Text to read:
I am aching to make tracks. It has been two weeks of winter weather settling in and leaving its precious powder. With a total accumulation of snow that now requires at least snowshoes for navigating safely, the time has come for me and Nora to get into the woods and explore.
So what is this, the yearning to make tracks? Is it as simple as just wanting to place my heart and soul in that place out there? Why not just appreciate the beauty of that place from where I am here inside? What is activating this strong desire to become one with that beauty outside? Memory? The promise of something altogether new…?
I think it is a physical thing first, the animal urge to move and feel the sensation of cold and warm sun at the same time, experience the silence, and the smell of cold stillness. It is the visceral feeling in my muscles to experience sensation, primal, like food in the mouth and the belly, or the pleasure of sex, or the endorphin high of vigorous exercise. Mentally, I am committed to being here with Nora, knowing just how exhilarating it can be for us to share freedom in this place together. Emotionally, I am completely and irrevocably in love with the element of snow. And last but not least, the ability to leave ego and pride and agenda behind while being so engaged with the simplicity of taking one step after another is as pure a spiritual practice as any other I know…
I am realizing, having just arrived home with a bag of groceries from my local Worthington Corner store, that I am aching to make tracks in my new community as well. This includes frequenting paths to the center of town that hosts the combination post office, store, gas pump and all round gathering place at one building. Making the choice to drive there rather than a half hour to within range of the universal supermarket wasn’t just decided by convenience, but rather by a knowing that everything I really desired would be present in this place. A gorgeous large organic onion, three beautiful fresh green peppers, a pound package of locally grass-fed beef chunks, the last dozen fresh eggs from a local farm, each one marked with a date and name of hen! A loaf of bread from my favorite local bakery made with just four ingredients, white flour, whole wheat flour, water and sea salt. And last but not least, a pound of Cabot extra sharp cheddar cheese, cut off the wheel in the case where it lives, wrapped in paper, pungent as only cheese can be when it is not encased in plastic. Smile.

Your tasks:
1 – In the listing below, copy out the lines exactly as they appear, starting at the line that contains "scientific name: Stenochlaena tenuifolia" and ending at the line that contains "catalogue / barcode: US 1892789", with both of those lines included.
2 – Write the next part of the essay above about the urge to make tracks in snow and in a new town, picking up right after its last sentence.

Entries:

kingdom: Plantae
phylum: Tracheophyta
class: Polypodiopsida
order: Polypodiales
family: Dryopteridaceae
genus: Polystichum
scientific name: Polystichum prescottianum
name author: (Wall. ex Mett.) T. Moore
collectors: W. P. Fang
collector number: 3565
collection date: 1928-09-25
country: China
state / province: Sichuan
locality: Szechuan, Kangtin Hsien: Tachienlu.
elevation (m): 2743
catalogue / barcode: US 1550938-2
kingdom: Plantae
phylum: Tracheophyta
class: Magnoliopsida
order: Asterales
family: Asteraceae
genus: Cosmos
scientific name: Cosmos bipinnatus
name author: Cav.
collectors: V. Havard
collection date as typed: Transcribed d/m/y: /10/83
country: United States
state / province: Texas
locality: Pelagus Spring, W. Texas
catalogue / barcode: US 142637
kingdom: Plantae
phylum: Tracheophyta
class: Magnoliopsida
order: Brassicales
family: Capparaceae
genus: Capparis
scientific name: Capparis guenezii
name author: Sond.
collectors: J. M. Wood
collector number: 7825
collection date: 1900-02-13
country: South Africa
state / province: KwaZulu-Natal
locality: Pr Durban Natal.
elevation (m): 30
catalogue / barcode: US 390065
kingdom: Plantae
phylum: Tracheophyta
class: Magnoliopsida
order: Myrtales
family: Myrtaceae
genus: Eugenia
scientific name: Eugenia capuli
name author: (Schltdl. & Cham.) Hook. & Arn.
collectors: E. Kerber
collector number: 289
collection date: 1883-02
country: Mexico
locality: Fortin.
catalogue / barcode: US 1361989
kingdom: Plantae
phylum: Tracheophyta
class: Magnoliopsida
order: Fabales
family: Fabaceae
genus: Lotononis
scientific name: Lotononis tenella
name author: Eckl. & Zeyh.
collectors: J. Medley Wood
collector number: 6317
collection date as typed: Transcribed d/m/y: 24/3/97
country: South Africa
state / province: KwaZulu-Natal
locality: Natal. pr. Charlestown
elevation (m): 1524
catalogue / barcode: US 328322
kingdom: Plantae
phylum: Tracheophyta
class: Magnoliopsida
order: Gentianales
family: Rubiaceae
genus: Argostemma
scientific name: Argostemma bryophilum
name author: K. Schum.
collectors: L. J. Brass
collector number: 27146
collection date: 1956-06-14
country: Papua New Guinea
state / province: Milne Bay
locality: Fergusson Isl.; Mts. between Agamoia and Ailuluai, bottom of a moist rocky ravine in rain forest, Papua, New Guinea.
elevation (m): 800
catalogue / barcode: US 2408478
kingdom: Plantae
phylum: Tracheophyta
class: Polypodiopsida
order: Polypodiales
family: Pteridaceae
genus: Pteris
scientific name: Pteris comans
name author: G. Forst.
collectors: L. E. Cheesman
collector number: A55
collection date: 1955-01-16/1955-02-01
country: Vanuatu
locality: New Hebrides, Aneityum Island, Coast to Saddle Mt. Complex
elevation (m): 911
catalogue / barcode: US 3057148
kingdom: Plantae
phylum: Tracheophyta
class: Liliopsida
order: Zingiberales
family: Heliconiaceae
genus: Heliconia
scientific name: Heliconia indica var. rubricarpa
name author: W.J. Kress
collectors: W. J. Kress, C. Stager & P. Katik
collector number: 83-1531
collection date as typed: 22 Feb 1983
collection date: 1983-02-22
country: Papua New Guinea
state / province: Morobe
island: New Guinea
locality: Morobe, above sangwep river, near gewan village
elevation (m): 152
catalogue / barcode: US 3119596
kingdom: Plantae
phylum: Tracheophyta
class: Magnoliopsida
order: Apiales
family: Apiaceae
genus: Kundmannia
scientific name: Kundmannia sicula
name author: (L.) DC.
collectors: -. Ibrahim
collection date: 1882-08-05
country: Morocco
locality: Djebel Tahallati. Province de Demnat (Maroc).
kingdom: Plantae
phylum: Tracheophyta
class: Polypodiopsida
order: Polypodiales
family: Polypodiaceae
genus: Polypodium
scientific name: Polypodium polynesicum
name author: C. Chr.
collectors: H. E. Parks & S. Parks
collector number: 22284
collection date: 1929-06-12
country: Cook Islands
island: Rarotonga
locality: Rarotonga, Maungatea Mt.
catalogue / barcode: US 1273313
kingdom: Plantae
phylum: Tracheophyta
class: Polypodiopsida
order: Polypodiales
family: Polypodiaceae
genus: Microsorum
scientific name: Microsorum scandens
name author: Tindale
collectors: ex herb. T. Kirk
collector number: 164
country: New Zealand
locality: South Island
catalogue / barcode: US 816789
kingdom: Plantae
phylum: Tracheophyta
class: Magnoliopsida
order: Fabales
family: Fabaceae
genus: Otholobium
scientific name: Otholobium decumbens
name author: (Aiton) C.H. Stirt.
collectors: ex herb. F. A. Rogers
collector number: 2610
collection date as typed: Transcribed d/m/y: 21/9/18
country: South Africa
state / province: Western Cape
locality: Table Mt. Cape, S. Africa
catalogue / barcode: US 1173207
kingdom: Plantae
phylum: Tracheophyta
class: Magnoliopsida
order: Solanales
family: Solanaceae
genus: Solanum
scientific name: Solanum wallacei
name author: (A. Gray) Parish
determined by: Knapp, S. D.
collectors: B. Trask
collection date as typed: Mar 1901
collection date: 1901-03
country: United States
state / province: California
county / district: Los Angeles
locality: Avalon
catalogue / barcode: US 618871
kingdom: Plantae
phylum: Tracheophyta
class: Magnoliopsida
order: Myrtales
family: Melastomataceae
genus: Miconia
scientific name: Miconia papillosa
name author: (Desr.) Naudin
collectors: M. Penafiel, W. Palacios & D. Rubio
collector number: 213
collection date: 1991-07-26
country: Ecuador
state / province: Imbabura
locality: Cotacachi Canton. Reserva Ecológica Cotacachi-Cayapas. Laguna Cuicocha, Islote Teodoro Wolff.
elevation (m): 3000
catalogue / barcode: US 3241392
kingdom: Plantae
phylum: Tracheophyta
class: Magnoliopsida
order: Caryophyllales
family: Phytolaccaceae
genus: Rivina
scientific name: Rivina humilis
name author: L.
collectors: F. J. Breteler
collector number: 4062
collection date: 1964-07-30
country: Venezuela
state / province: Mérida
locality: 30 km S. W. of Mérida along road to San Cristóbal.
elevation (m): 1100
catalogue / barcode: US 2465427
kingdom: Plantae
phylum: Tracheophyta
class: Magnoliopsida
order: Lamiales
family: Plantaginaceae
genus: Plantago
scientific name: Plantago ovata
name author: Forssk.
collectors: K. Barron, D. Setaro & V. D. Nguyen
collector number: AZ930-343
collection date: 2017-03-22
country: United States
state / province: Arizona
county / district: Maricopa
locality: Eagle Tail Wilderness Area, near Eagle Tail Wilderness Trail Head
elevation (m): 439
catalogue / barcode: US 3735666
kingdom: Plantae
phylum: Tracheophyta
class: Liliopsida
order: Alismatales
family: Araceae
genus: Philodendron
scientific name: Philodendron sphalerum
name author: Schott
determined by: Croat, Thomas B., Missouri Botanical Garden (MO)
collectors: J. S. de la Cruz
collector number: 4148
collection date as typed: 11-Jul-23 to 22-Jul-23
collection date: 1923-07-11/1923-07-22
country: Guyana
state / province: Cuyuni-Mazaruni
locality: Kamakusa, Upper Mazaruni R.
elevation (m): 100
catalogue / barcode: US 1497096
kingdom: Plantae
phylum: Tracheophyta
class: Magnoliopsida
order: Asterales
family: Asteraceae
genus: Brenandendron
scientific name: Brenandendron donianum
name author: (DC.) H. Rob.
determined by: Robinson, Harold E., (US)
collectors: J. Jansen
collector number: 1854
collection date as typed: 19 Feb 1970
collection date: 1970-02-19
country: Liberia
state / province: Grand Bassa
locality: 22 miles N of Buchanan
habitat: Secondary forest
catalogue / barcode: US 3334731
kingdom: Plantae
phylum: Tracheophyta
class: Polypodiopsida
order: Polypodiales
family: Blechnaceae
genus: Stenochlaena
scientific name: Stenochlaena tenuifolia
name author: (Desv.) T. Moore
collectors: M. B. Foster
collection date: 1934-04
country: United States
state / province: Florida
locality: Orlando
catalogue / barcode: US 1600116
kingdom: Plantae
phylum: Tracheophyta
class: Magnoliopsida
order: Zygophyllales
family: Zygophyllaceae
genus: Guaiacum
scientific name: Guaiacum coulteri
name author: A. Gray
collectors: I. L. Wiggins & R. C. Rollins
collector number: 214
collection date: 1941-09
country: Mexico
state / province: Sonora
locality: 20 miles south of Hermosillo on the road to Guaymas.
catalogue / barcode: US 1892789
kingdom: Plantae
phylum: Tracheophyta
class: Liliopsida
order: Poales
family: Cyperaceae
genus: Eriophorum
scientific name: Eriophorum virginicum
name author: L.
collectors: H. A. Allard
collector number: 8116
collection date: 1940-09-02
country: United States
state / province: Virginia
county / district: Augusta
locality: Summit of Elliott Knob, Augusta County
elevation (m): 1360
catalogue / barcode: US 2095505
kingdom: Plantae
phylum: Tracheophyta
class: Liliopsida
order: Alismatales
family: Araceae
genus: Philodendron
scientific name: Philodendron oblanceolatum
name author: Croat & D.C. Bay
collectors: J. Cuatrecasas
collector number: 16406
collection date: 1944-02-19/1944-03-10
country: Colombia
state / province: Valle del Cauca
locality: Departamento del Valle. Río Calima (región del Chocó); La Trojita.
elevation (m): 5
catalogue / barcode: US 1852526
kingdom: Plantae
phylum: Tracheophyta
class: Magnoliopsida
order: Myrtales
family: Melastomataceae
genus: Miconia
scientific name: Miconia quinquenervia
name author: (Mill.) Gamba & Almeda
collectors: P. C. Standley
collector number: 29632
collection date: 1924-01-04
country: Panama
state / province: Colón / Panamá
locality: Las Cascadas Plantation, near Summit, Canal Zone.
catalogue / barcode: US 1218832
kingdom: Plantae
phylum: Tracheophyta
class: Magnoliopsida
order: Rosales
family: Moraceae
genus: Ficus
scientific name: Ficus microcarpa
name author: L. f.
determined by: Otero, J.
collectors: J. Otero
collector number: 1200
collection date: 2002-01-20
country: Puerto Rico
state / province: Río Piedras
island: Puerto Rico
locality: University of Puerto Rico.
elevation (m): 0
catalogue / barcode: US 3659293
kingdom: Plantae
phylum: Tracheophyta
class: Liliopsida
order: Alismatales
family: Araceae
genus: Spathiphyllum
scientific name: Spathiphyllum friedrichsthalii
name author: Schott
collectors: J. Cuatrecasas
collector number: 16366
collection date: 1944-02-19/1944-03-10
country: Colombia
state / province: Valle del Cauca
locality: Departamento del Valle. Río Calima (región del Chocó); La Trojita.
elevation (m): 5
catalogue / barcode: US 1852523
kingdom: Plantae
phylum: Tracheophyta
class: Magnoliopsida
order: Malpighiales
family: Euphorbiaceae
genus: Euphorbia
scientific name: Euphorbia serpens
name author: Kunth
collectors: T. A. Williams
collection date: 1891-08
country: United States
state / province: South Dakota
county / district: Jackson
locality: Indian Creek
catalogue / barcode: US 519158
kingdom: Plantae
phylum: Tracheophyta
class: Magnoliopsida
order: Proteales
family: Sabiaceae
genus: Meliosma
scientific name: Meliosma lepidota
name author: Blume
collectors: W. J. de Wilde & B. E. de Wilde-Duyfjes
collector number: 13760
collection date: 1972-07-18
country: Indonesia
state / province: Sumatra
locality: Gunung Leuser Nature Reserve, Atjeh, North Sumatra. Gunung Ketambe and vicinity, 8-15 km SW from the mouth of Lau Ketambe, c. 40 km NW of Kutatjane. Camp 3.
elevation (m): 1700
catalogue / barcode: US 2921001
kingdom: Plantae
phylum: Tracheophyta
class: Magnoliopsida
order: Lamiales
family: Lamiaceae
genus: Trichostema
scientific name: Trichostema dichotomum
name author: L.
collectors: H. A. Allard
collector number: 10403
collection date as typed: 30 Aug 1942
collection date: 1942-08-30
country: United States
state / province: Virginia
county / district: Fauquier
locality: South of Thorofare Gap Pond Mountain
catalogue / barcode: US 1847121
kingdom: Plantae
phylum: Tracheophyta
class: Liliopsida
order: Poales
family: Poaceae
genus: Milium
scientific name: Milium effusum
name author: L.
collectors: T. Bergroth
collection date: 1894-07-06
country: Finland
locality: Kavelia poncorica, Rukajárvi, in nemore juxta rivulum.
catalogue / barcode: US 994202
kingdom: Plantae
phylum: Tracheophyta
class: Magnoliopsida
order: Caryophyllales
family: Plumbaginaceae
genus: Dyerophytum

Expected responses:
1 –
scientific name: Stenochlaena tenuifolia
name author: (Desv.) T. Moore
collectors: M. B. Foster
collection date: 1934-04
country: United States
state / province: Florida
locality: Orlando
catalogue / barcode: US 1600116
kingdom: Plantae
phylum: Tracheophyta
class: Magnoliopsida
order: Zygophyllales
family: Zygophyllaceae
genus: Guaiacum
scientific name: Guaiacum coulteri
name author: A. Gray
collectors: I. L. Wiggins & R. C. Rollins
collector number: 214
collection date: 1941-09
country: Mexico
state / province: Sonora
locality: 20 miles south of Hermosillo on the road to Guaymas.
catalogue / barcode: US 1892789

2 –
The drive home was dominated by visions of stuffed peppers using one of the last of this season’s jars of my father’s canned tomatoes. Mind you, this would also be major track making for me, back into the world of meat eating after twelve years of abstinence. Made possible by being in the right place at the right time and by being ready to embrace the full range of products of my community in the most basic way. I couldn’t wait…
For a quick fix and much needed nourishment for the impending snowshoe adventure, two slices of the fresh bread were slathered with butter and the center filled with thick slices of the cheese, all heated slowly in a cast iron skillet to yield a most spectacular grilled cheese sandwich. There was no resisting the call of the midday sun any longer and soon enough Nora and I were making tracks into the woods.
Spectacular. Equanimity reigns in this kind of snow covered world. Today, whatever path we choose will be a path without obstacles or pre-determined hazard. I find myself following Nora’s tracks, and no surprise, it is the very path we typically take to the brook below.
Coming back up is a challenge however, as many portions of our typical route must negotiate short sections of steep terrain. Somehow Nora knows, and continues to guide me around the edges of the property and away from these places. We look back from where we came, making new tracks AND a new path at the same time….
Making tracks is not just about forging ahead to new territory however. Making tracks also allows for a way to go back, to re-visit and to honor what has paved the way.
Sharing with my father later that afternoon in a phone call that I was embarking on making the family favorite stuffed peppers was one of those moments of honor where deep tracks have already been made. With enthusiasm, he related that he himself had made stuffed peppers just the night before himself, also with three large green peppers and with a jar of his own tomatoes. He made sure to remind me to finely chop the tops of the green peppers and add them to an equal amount of sautéed onions and then add tomatoes. Using every little bit available. Who would believe that I would be in animated conversation with my father over a pan of stuffed peppers…!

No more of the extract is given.